> Text segment
+--
Afghanistan, al-Qaida and me

Conflict
Wednesday August 1st 2007
Observer foreign correspondent Jason Burke, author of ‘al-Qaeda: The True Story of Radical Islam’ and ‘The Road to Kandahar’, spent over a decade reporting from the Middle East. In the first of an exclusive three-part series, he shares his experiences of working in Pakistan and Afghanistan, meeting the Taliban and witnessing the lead-up to the US-led invasion. For part two on the invasion of Iraq, click here. For part three on investigating the terror trail in Pakistan, click here.
Wednesday August 1st 2007
Jason Burke in Iraq in the early days of the conflict
The end of the beginning came in the high mountains south of Jalalabad, the eastern Afghan city. At least, it was the end of the beginning for me. For the best part of three years, living and working in Pakistan and Afghanistan as a young freelancer, I had been investigating Osama bin Laden, al-Qaida and the emerging phenomenon of modern Islamic militancy. Now, in December 2001, as I watched the long, straight vapour trails of the American B-52s slicing across the dawn sky above the snow-capped peaks, picked out by the rays of the rising sun against the washed out blue grey of the early morning, I knew everything was changing.
I had spent much of the previous two years talking to, sometimes even travelling with, the militants, most usually from the Taliban, in nominal control of Afghanistan until about a month previously. After repeated visits, I knew Kabul well. I had even ‘doorstepped’ bin Laden, knocking on doors of camps as, in the best traditions of British journalism, I had been trained to do. Equally, I had spent weeks working in the wilder parts of the North West Frontier Province, eating kebabs and rice with local tribal chiefs, meeting militant clerics, being shown medressas and even, on one occasion, a military exercise. If I wanted to meet the hardline militants fighting in Kashmir I got on my motorbike and rode down from my flat in Pakistan’s capital city of Islamabad to the seething metropolis of Rawalpindi a few miles away, knocked on a door and had tea with the young recruits, some British, waiting to travel to the training camps and war.
+--
> Records provided

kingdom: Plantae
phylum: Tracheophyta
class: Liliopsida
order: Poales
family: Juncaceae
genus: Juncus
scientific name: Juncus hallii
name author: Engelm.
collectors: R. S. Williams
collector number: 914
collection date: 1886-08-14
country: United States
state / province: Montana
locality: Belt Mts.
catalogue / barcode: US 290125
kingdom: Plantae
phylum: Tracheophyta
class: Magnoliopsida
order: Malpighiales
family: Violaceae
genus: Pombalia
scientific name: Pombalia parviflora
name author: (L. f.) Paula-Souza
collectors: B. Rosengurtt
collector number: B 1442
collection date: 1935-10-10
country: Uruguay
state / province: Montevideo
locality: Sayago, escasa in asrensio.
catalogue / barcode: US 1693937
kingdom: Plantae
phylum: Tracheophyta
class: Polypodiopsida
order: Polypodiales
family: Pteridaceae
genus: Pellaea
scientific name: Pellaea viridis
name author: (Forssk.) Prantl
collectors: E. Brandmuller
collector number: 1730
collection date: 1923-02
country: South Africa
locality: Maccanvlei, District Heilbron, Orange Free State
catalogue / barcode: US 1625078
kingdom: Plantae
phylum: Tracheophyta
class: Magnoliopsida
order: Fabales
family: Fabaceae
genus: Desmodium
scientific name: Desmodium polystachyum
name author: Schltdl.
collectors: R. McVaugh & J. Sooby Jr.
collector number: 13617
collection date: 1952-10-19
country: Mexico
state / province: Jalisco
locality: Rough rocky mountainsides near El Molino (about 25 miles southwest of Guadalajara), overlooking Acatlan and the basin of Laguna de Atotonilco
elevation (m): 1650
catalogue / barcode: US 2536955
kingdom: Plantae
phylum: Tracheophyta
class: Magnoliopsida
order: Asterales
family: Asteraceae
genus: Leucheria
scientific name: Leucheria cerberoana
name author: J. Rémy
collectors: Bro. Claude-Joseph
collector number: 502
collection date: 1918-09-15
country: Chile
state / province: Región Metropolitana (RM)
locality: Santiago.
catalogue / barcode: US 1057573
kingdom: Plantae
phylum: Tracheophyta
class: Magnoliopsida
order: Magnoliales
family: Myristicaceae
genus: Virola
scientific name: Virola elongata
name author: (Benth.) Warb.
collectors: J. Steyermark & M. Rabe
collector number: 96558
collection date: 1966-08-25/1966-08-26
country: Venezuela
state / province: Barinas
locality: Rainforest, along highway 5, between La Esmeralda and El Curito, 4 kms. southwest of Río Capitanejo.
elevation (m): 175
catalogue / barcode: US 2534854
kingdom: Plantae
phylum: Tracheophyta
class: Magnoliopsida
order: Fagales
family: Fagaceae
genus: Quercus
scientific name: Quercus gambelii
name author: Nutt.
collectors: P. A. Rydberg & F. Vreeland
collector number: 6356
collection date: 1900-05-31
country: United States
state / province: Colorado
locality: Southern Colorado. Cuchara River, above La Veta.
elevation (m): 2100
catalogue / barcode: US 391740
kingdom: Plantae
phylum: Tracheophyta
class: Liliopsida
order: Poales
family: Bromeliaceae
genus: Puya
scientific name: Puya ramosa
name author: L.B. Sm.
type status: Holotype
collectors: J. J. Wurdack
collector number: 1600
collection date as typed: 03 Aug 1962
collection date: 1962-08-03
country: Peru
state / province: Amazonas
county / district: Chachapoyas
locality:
+--
> Jobs
(a) Decide whether each statement agrees with the article on reporting from Pakistan and Afghanistan, answering yes or no and quoting the words of the article that settle it. (i) The author had an apartment in Islamabad. (ii) The author spent about three years in Pakistan and Afghanistan as a staff correspondent. (iii) The Taliban had held nominal control of Afghanistan until roughly a year before December 2001.
(b) Write the next part of the first-person account of reporting on militancy in Pakistan and Afghanistan, picking up after its final sentence.

> Outputs for the tasks
(a)
(i) Yes: "my flat in Pakistan’s capital city of Islamabad"
(ii) No: "living and working in Pakistan and Afghanistan as a young freelancer"
(iii) No: "in nominal control of Afghanistan until about a month previously"

(b)
Over time, I developed something of a tentative grasp of vast complexities of the various styles of Islamic militancy and activism – the differences, for example, between the parochial Taliban, the often-nationalist Pakistanis and the worldly Arabs. I also began to see the huge complexity of Islam itself. I often visited a shrine on the outskirts of Islamabad – not least to go walking in the arid hills behind the city – and there I saw the moderate, folkloric, non-political Islam of the vast bulk of Pakistan’s rural masses. Its contrast with the political Islamism that was increasingly prevalent among urban middle classes was striking. In the south of the country too, working on stories in the poor agricultural areas of Sindh or the Punjab, I came across the same traditions. Sometimes they were mixed with a visceral, ignorant and unthinking anti-semitism or anti-Western sentiment. Often they were not. I was made welcome almost everywhere and learned fast.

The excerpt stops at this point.